THE FOREST LORD By Susan Krinard

For him.

She must get inside. She must protect her son. She must think.

As if thinking would alter the circumstances one jot.

She led Donal into Caldwick’s rose garden and sat down on a bench, resting her hot face in her hands. Donal sat beside her, legs dangling.

“Mother?” he said, patting her shoulder. “Don’t worry. It will be all right.”

Eden hugged him against her. God love the child; he had obviously accepted his father without fear. And just how long had he known? Had… he… told Donal from the beginning?

How had a young boy kept such a secret from his own mother?

She took firm hold of her emotions and smiled at her son. “Donal, you know that… Hartley is your father.”

He nodded, eyes wide and solemn.

“When did he tell you?”

“He didn’t tell me,” Donal said. “I just knew. Like I knew who you were.”

Memory blinded her. That first day she had found Donal at Hartsmere, he had called her “Mother.” But he had never seen her before.

He had simply known. And given her his heart. As he had done with… him.

You cannot keep this up forever. Pretending he does not have a name, that you did not lie with him night after night, and swear that you loved him.

Once she had believed she loved him in another guise. Now she knew that the love she’d felt as a girl had been a mere shadow of the reality. She had been flattered by masculine attention, attracted to wealth and looks, certain of her own ability to mold her cousin into what she wanted.

What she felt for Hartley—what she had felt—had grown deep and strong like the roots of a great tree. She had ceased wishing to change him or expecting him to be what he was not.

And all the while, he hadn’t been what she’d believed.

She called up the vision of the being she had met in the glade. The magnificent, larger-than-life form, like a god… like Hartley but somehow more so.
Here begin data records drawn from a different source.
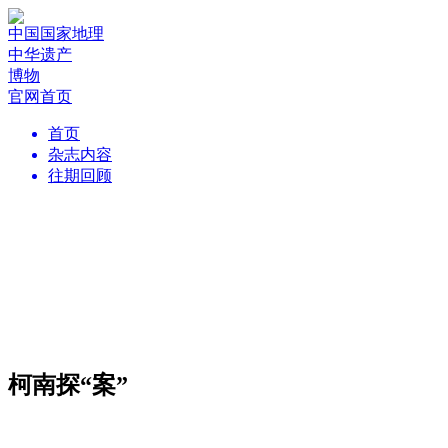
中国国家地理
中华遗产
博物
官网首页
首页
杂志内容
往期回顾
柯南探“案”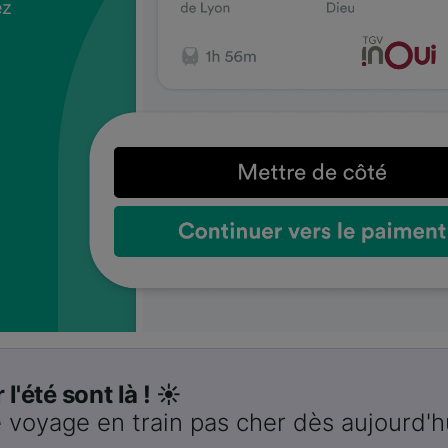
ez
us
ez
us
ez
us
s
s
s
 l'été sont là ! ☀️
 voyage en train pas cher dès aujourd'h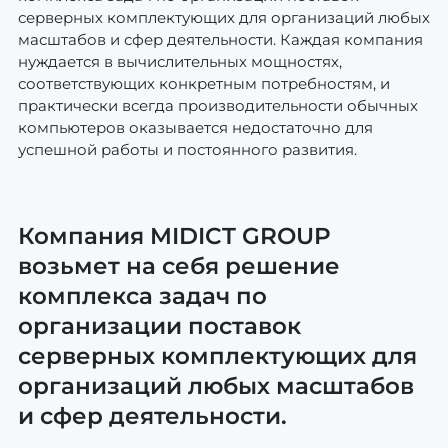
серверных комплектующих для организаций любых
масштабов и сфер деятельности. Каждая компания
нуждается в вычислительных мощностях,
соответствующих конкретным потребностям, и
практически всегда производительности обычных
компьютеров оказывается недостаточно для
успешной работы и постоянного развития.
Компания MIDICT GROUP
возьмет на себя решение
комплекса задач по
организации поставок
серверных комплектующих для
организаций любых масштабов
и сфер деятельности.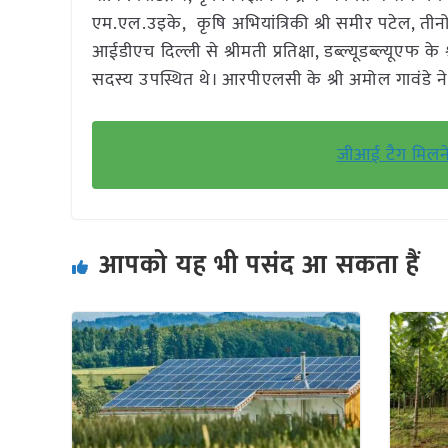
एम.एल.उइके, कृषि अभियांत्रिकी श्री समीर पटेल, ती
आईडीएच दिल्ली से श्रीमती प्रतिक्षा, डब्ल्यूडब्ल्यूएफ 
सदस्य उपस्थित थे। आरपीएलसी के श्री अमोल गावंडे 
जीआई टैग मिलने
आपको यह भी पसंद आ सकता हैं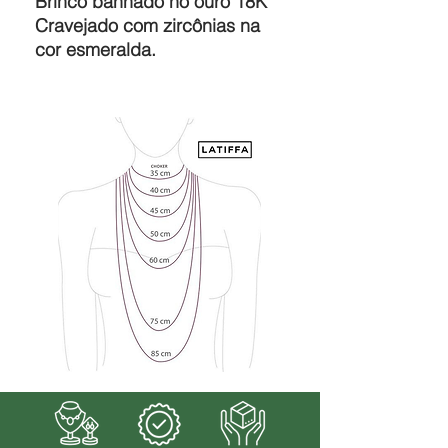
Brinco banhado no ouro 18K
Cravejado com zircônias na
cor esmeralda.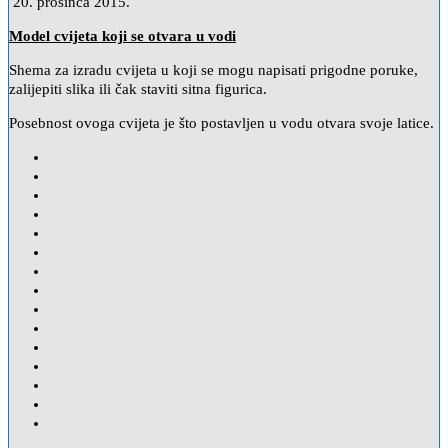
20. prosinca 2015.
Model cvijeta koji se otvara u vodi
Shema za izradu cvijeta u koji se mogu napisati prigodne poruke,
zalijepiti slika ili čak staviti sitna figurica.
Posebnost ovoga cvijeta je što postavljen u vodu otvara svoje latice.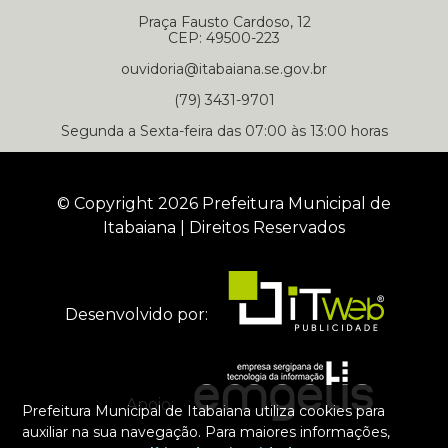
Praça Fausto Cardoso, 12
CEP: 49500-223
ouvidoria@itabaiana.se.gov.br
(79) 3431-9701
Segunda a Sexta-feira das 07:00 às 13:00 horas
© Copyright 2026 Prefeitura Municipal de
Itabaiana | Direitos Reservados
Desenvolvido por:
Apoio:
Prefeitura Municipal de Itabaiana utiliza cookies para
auxiliar na sua navegação. Para maiores informações,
The clothes that seemed assembled of moss and bark and leaves. The rack of antlers that matched those he had worn as a stag.
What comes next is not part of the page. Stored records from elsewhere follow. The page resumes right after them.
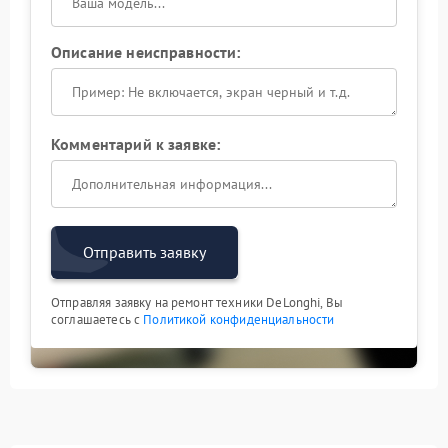
избегайте резких перепадов напряжения —
используйте стабилизатор.
Описание неисправности:
Ремонт в сервис‑центре
FIX‑DELONGHI
Комментарий к заявке:
При первых признаках замедленного нагрева
обратитесь в сервис‑центр FIX‑DELONGHI. Наши
мастера оперативно проведут диагностику, выявят
причину неисправности и восстановят нормальную
работу вашей кофемашины. Доверьте технику
профессионалам — и она будет радовать вас
Отправить заявку
идеальным кофе каждый день.
Отправляя заявку на ремонт техники DeLonghi, Вы
соглашаетесь с
Политикой конфиденциальности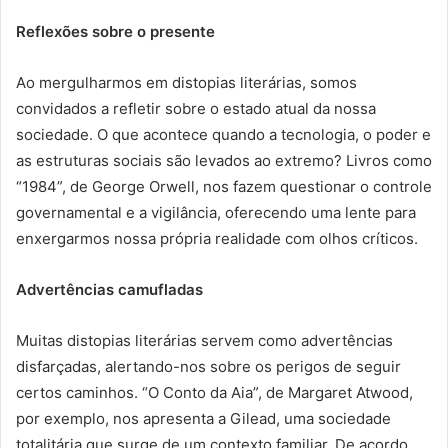
Reflexões sobre o presente
Ao mergulharmos em distopias literárias, somos
convidados a refletir sobre o estado atual da nossa
sociedade. O que acontece quando a tecnologia, o poder e
as estruturas sociais são levados ao extremo? Livros como
“1984”, de George Orwell, nos fazem questionar o controle
governamental e a vigilância, oferecendo uma lente para
enxergarmos nossa própria realidade com olhos críticos.
Advertências camufladas
Muitas distopias literárias servem como advertências
disfarçadas, alertando-nos sobre os perigos de seguir
certos caminhos. “O Conto da Aia”, de Margaret Atwood,
por exemplo, nos apresenta a Gilead, uma sociedade
totalitária que surge de um contexto familiar. De acordo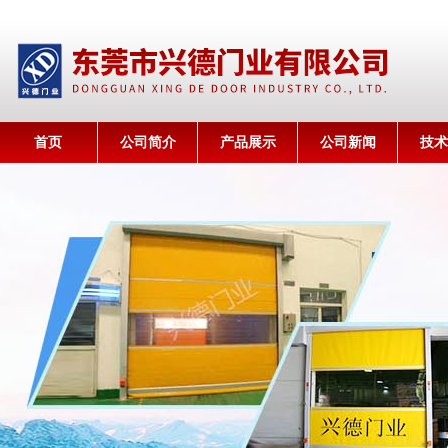
首页
公司简介
产品展示
公司新闻
技术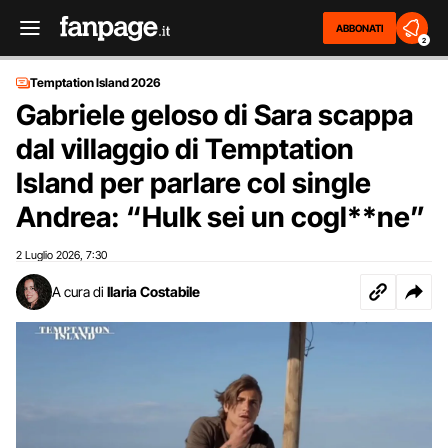
ABBONATI
2
Temptation Island 2026
Gabriele geloso di Sara scappa
dal villaggio di Temptation
Island per parlare col single
Andrea: “Hulk sei un cogl**ne”
2 Luglio 2026
7:30
,
A cura di
Ilaria Costabile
He not only understood the beasts, he was one. And not.

For his eyes had been Hartley’s. They had pleaded for her forgiveness, her acceptance, casting aside the pride that he wore so naturally in all his forms.

Hartley. Oh, Hartley. If only I had never known.
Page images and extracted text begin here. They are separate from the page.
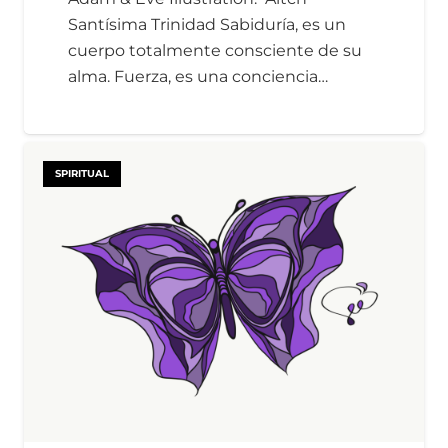
Santísima Trinidad Sabiduría, es un
cuerpo totalmente consciente de su
alma. Fuerza, es una conciencia…
SPIRITUAL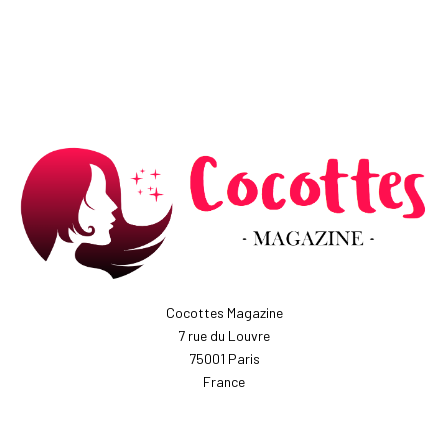
Cocottes Magazine
7 rue du Louvre
75001 Paris
France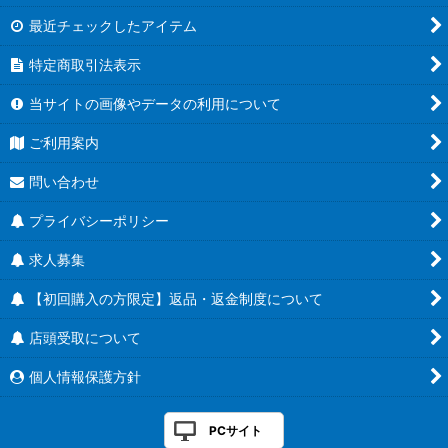
最近チェックしたアイテム
特定商取引法表示
当サイトの画像やデータの利用について
ご利用案内
問い合わせ
プライバシーポリシー
求人募集
【初回購入の方限定】返品・返金制度について
店頭受取について
個人情報保護方針
PCサイト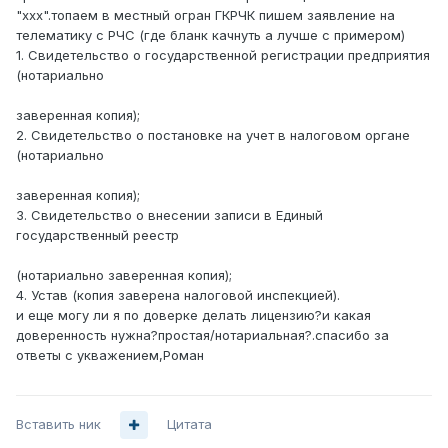
"ххх".топаем в местный огран ГКРЧК пишем заявление на
телематику с РЧС (где бланк качнуть а лучше с примером)
1. Свидетельство о государственной регистрации предприятия
(нотариально
заверенная копия);
2. Свидетельство о постановке на учет в налоговом органе
(нотариально
заверенная копия);
3. Свидетельство о внесении записи в Единый
государственный реестр
(нотариально заверенная копия);
4. Устав (копия заверена налоговой инспекцией).
и еще могу ли я по доверке делать лицензию?и какая
доверенность нужна?простая/нотариальная?.спасибо за
ответы с укважением,Роман
Вставить ник
Цитата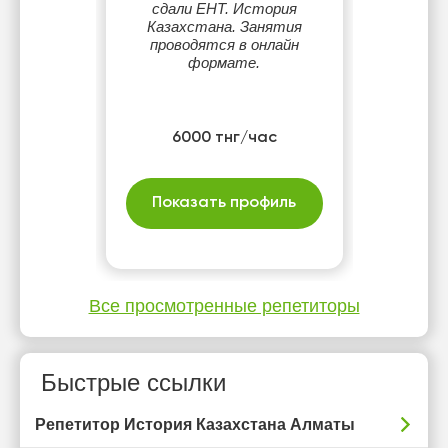
сдали ЕНТ. История
Казахстана. Занятия
проводятся в онлайн
формате.
6000 тнг/час
Показать профиль
Все просмотренные репетиторы
Быстрые ссылки
Репетитор История Казахстана Алматы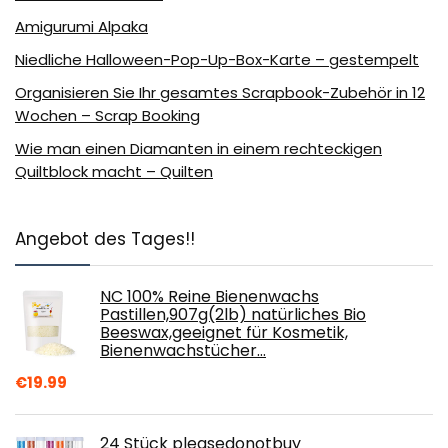
Amigurumi Alpaka
Niedliche Halloween-Pop-Up-Box-Karte – gestempelt
Organisieren Sie Ihr gesamtes Scrapbook-Zubehör in 12
Wochen – Scrap Booking
Wie man einen Diamanten in einem rechteckigen
Quiltblock macht – Quilten
Angebot des Tages!!
NC 100% Reine Bienenwachs
Pastillen,907g(2lb) natürliches Bio
Beeswax,geeignet für Kosmetik,
Bienenwachstücher…
€
19.99
24 Stück pleasedonotbuy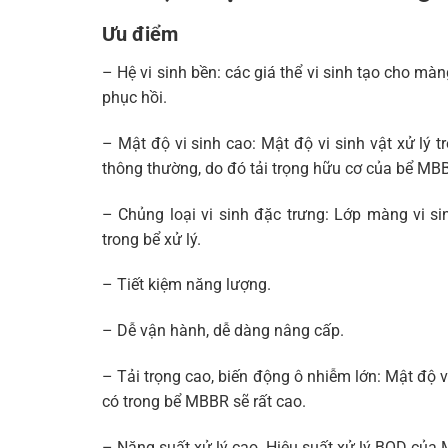
Ưu điểm
– Hệ vi sinh bền: các giá thể vi sinh tạo cho mà
phục hồi.
– Mật độ vi sinh cao: Mật độ vi sinh vật xử lý t
thông thường, do đó tải trọng hữu cơ của bể MB
– Chủng loại vi sinh đặc trưng: Lớp màng vi si
trong bể xử lý.
– Tiết kiệm năng lượng.
– Dễ vận hành, dễ dàng nâng cấp.
– Tải trọng cao, biến động ô nhiễm lớn: Mật độ vi
có trong bể MBBR sẽ rất cao.
– Năng suất xử lý cao. Hiệu suất xử lý BOD của 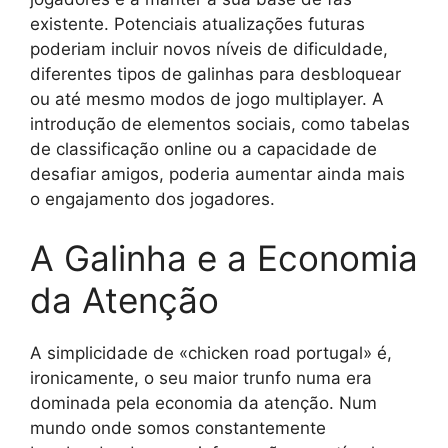
existente. Potenciais atualizações futuras
poderiam incluir novos níveis de dificuldade,
diferentes tipos de galinhas para desbloquear
ou até mesmo modos de jogo multiplayer. A
introdução de elementos sociais, como tabelas
de classificação online ou a capacidade de
desafiar amigos, poderia aumentar ainda mais
o engajamento dos jogadores.
A Galinha e a Economia
da Atenção
A simplicidade de «chicken road portugal» é,
ironicamente, o seu maior trunfo numa era
dominada pela economia da atenção. Num
mundo onde somos constantemente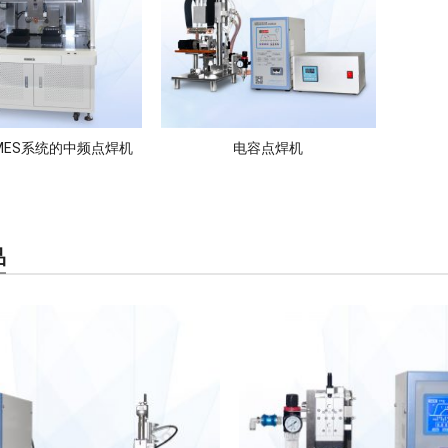
MES系统的中频点焊机
电容点焊机
品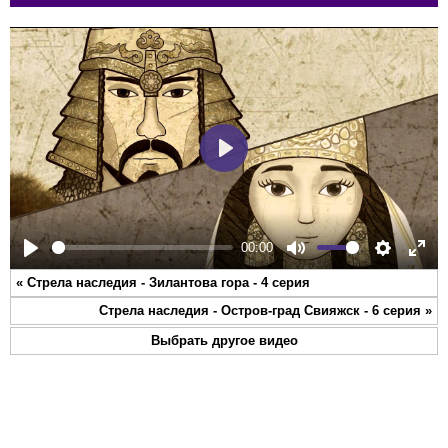
Play
00:00
Play
Mute
Settings
Ente
«
Стрела наследия - Зилантова гора - 4 серия
full
Стрела наследия - Остров-град Свияжск - 6 серия
»
Выбрать другое видео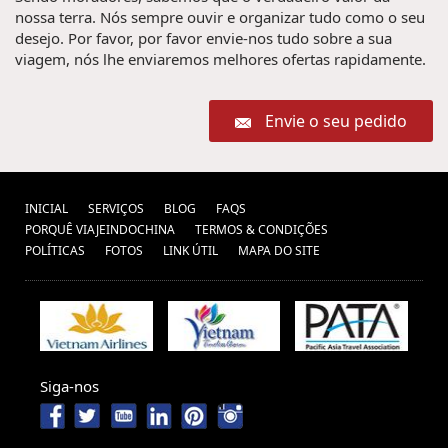
nossa terra. Nós sempre ouvir e organizar tudo como o seu
desejo. Por favor, por favor envie-nos tudo sobre a sua
viagem, nós lhe enviaremos melhores ofertas rapidamente.
Envie o seu pedido
INICIAL
SERVIÇOS
BLOG
FAQS
PORQUÊ VIAJEINDOCHINA
TERMOS & CONDIÇÕES
POLÍTICAS
FOTOS
LINK ÚTIL
MAPA DO SITE
Siga-nos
If only she had lived in ignorance, denying her doubts, deceived by the man she loved, who was not a man at all. If only they could have gone on as they had been, forever.

But that was not to be. Two different worlds. Worlds father apart than she had imagined, even in her wildest speculations.

The sole bridge between them sat beside her: Donal. A boy who was also more than human. Whom Hartley had saved twice from death. Whom he would risk everything to protect. As she would.

Donal’s fey nature had no bearing on her love for him.

Why was it so different with Hartley? Because he had lied to her not once, but twice… and all but destroyed her life? Or was this a deeper, more primitive fear?

If he is not human, what is he?

But she knew. Mrs. Byrne had told her, and so had Mr. Kirkby. She had guessed part of the truth when she’d decided he might be, in some way, like Donal. Or Cornelius.

He could speak to animals. He could change his appearance. He could take the form of a stag and God knew what else. He sprouted antlers from his forehead, and perhaps had other powers she could scarcely imagine.

But he could also lie with a woman and father a child who looked and behaved human in nearly every way. He could love her with the greatest tenderness and defend her ferociously. He held his son like any father, pride and love burning in his eyes. He worked with his hands in the earth, and gentled the most frightened horse with a touch.

That was Hartley Shaw. That was the man she loved.